With remarks to a civic group in Enfield recently, Superior Court Judge
Howard Scheinblum engaged in what is seldom forgiven in Connecticut's
public life: candor.

The judge asserted what can neither be denied nor acknowledged -- that
public policy on drugs doesn't work. Speaking from his 15 years of
experience on the bench, Scheinblum estimated 90 percent of criminal cases
in Connecticut are connected in some way to the pursuit of illegal drugs,
and he asserted that society would be far better off to let users of such
drugs obtain them by prescription and to be charged for them according to
their ability to pay.

That is, the judge said, drugs are not the problem, not the cause of
thievery, robbery, and violence; drug prohibitionis.

If now-illegal drugs were available to addicts by prescription, many
addicts would waste their lives away, but at least they wouldn't be robbing
and killing others for money for drugs, and drug dealers would not be
killing others over drug sales territory. Most violent crime would disappear.
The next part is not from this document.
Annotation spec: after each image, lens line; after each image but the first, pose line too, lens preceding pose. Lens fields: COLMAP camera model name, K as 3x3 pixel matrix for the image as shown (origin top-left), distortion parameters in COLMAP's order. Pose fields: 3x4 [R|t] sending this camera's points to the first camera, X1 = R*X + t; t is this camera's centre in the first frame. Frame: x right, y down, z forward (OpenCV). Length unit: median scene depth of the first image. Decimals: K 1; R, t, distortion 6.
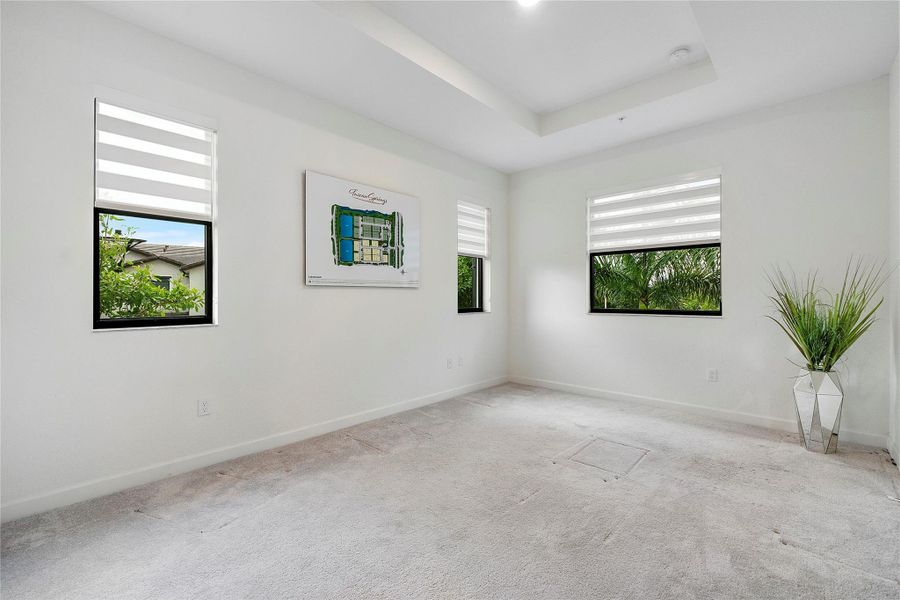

Sensible as this might seem -- after all, despite drug criminalization,
illegal drugs are more prevalent than ever; the legal drugs, alcohol and
tobacco, claim so many more lives than illegal drugs; and who really cares
how people waste their lives as long as they don't hurt others?-- the judge
said any departure from futile drug policy would be blocked by "vested
interests." For if drug prohibition crime ended, the judge said,
Connecticut wouldn't need as many police, courts, prisons, drug programs
and so forth.

Judge Scheinblum's analysis only seems cynical, but it has been borne out
by the political action of Connecticut's prison guards union against the
transfer of inmates to prisons out of state where costs of imprisonment are
lower. The families of prisoners have protested as well, but the union
didn't care about prisoner welfare; it cared about losing business.

The judge's analysis also has been borne out by state government's refusal
to audit drug-criminalization policy. The policy's failure is obvious, but
politicians are paralyzed by fear of the policy's financial beneficiaries
and the fear of asking the public to challenge old but faulty assumptions.

As with many other policies in Connecticut that are never evaluated for
results, the "war on drugs" is not meant to be won; it is meant to be
waged. Even its racially disproportionate casualties are not enough to
prompt politicians to engage in candor like Judge Scheinblum's. Indeed,
Connecticut's politicians are happy to put half the state's young men of
color in prison if the other half can be hired to guard them.